The euro was down 0.4 percent to $1.1219 in early trading today in New Zealand.
The Greek government blamed the euro area and the IMF, which together finance Greece’s 240 billion-euro rescue program first drawn up in 2010, for sticking with demands that it says are economically senseless and politically unacceptable.
Greece’s creditors insisted that the difference between the two sides on the size of the primary surplus needed to be covered entirely by pension cuts and increases in value-added tax, Greek Deputy Prime Minister Yannis Dragasakis said in an emailed statement on Sunday. He was part of the Greek delegation in Brussels for talks that began Saturday afternoon and ended with the curtailed meeting on Sunday.
As those deliberations were taking place, lawmakers from across the political divide in Germany, the biggest country contributor to Greece’s bailout, united to issue the most explicit warnings yet that Greece is at risk of exiting the euro.
“A Grexit must be factored in if the Greek government doesn’t do what it’s long been called upon to do,” Michael Grosse-Broemer, the parliamentary whip for Chancellor Angela Merkel’s Christian Democratic-led bloc, said in a ZDF television interview on Sunday.
Wolfango Piccoli, managing director at Teneo Intelligence in London, said the persistent stalemate in the Greek-aid negotiations raises the chances both of a final offer to Greece from its creditors and of capital controls in the country, where bank deposits have been shrinking for months amid uncertainty about whether Greece can keep paying its bills.

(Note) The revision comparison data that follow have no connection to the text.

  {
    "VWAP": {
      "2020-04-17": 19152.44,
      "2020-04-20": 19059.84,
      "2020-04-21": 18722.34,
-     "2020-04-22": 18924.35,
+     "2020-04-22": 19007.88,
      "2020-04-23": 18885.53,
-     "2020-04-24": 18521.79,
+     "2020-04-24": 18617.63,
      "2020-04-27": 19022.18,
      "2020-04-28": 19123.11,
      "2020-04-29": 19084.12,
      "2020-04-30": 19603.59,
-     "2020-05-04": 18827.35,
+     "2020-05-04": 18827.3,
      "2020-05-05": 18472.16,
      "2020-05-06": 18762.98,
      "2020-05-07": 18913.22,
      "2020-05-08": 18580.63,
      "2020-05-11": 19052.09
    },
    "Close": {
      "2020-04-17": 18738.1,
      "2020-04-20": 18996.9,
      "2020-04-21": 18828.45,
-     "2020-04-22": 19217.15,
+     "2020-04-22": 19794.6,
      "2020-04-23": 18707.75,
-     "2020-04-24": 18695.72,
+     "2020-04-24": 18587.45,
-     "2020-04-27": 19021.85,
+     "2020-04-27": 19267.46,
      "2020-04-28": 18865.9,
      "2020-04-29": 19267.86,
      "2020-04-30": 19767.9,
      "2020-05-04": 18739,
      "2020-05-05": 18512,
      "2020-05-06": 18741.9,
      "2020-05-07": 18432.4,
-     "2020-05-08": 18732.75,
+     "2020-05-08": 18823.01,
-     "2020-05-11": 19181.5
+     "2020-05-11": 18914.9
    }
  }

“The continued lack of progress increases the likelihood that at its Luxembourg meeting on June 18, the Eurogroup may issue a take-or-leave deal with an ultimatum attached,” Piccoli said in research note on Sunday. “In contrast to a negotiated agreement, this would likely entail only very few concessions to Athens. This scenario, in turn, decreases the probability of Tsipras being able to accept the offer, while raising the risk of capital controls.”